Heater wrote:
But a co-processor to what?
Any host with an XLink interface would do. One with a large FLASH to store the bootable XMOS program image might be useful.
Folknology wrote:
However I am not sure it works in the simpler cases...
The XOSS diagrams depict a single XMOS connected to an FPGA-subsystem doing the external
memory interface. In systems with few or no XMOS devices networked to that interface you're probably right in respect of cost; the questionable benefit in these cases comes from having the host operating system interface of a XOSS-like design. All system designers need to make a cost estimate, which here would include comparing an XMOS network against an FPGA, and I would hope for systems with more XMOS devices connected the equation balances more favourably, irrespective of having the host O/S feature.

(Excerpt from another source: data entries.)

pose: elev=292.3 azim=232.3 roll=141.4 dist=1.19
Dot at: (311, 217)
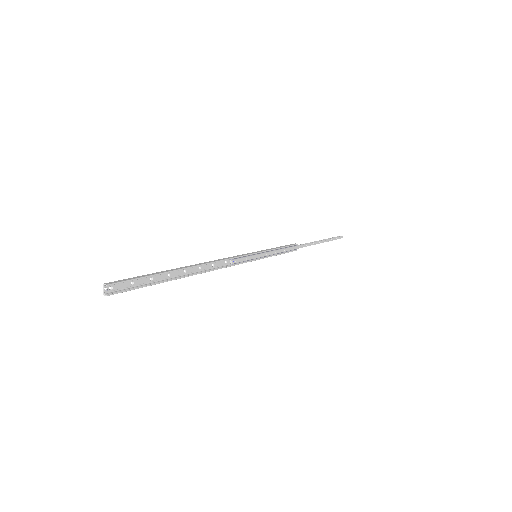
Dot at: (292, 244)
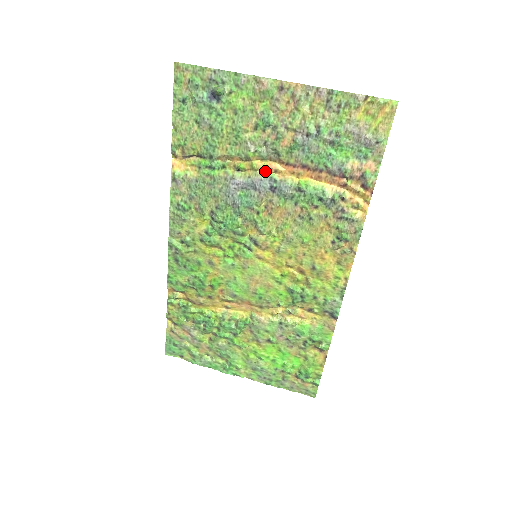
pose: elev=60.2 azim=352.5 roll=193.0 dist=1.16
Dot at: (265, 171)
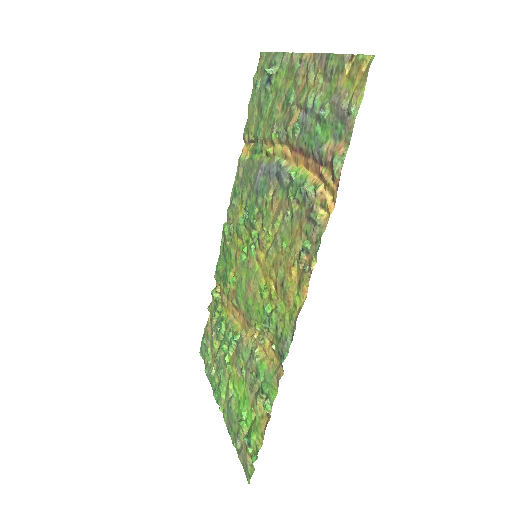
Dot at: (280, 157)
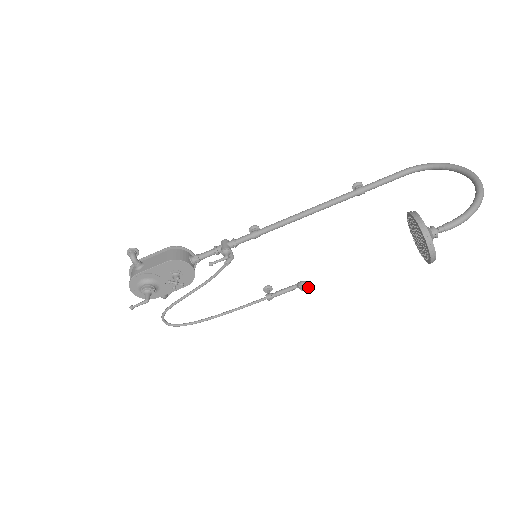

An simpler solution than XOSS, for a system with few networked XMOS parts, is to directly attach one XMOS processor to a host through an XLink (as in l.h.s. illustration 3 in XOSS), and have a software protocol for data exchange. The problem then is to design the software, to attain the performance required for your app - which is what this thread is about.

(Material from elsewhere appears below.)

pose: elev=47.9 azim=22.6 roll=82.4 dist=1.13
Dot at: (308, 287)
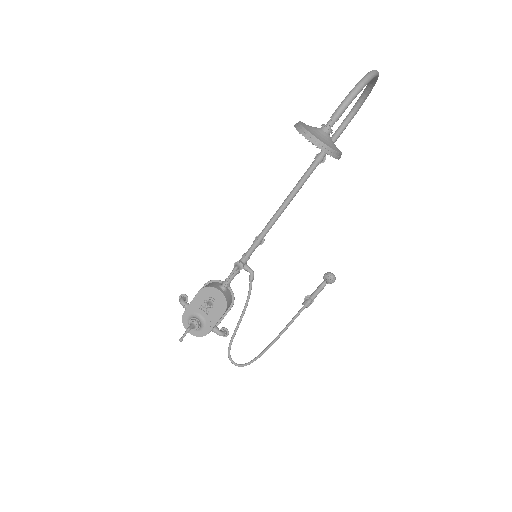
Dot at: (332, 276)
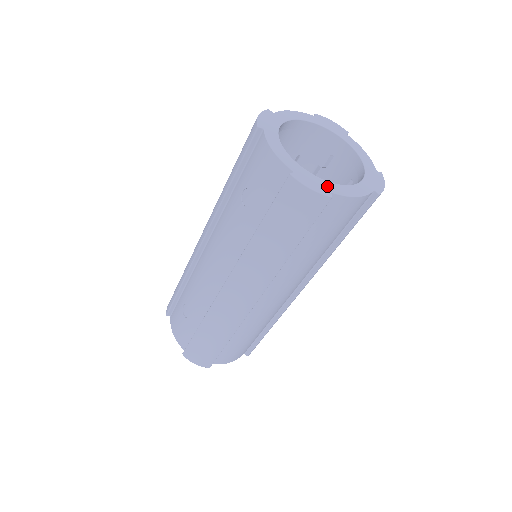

These things we can do today (almost).
I'll gladly be corrected but imagine implementing an external address bus in XMOS is not going to be low-cost. Providing the i/o pins is one aspect, but you also need to route the internal
memory address and data lines through a crossbar switch, to allow the CPU access to both internal SRAM and external SDRAM at different times. Then you may have interference when a thread accessing some external address may temporarily block all other threads (badness), so you may want a per-thread level2 cache too. And you need to modify the CPU hold-off logic if an external access is required, to suspend the thread concerned. And as mentioned you either need to drive the SDRAM interface (refresh and stuff), or select an auto-refresh device, and you really should be targetting 400MHz DDR2/3. And there are probably issues of power, timing and other hardware stuff that's beyond my understanding.

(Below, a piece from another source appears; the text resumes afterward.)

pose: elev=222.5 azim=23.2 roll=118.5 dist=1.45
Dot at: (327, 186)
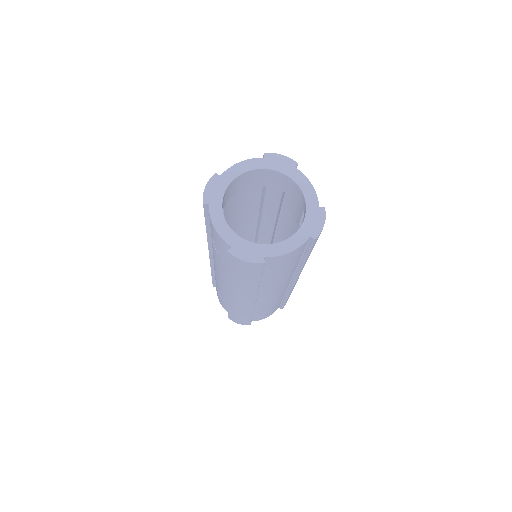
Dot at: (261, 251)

Hmm. Instead of a direct EMIF, maybe it would be easier to add an 8-channel (per-thread) DMA device on-chip which interfaced to an external
memory on behalf of the CPU when an external address range is placed onto the address bus. But then you need a paged
memory of sorts, so the CPU/DMA knew how much to load into SRAM and where. And for data you also need to write-back to external
memory which needs need a cache table. Hmm.
I love the idea of running a virtual XS1 core inside the FPGA
Dude, that's your idea. And XOSS' provision of an XLink interface belongs to Ali/Paul.
The link Heater is referring to is ...
Thanks, that adds clarity.
I would be interested in you response to this Julian in terms of the making it simple.
Wish I could make it so. Probably what's missing is a good book on Systems and Software Design for the Xcore.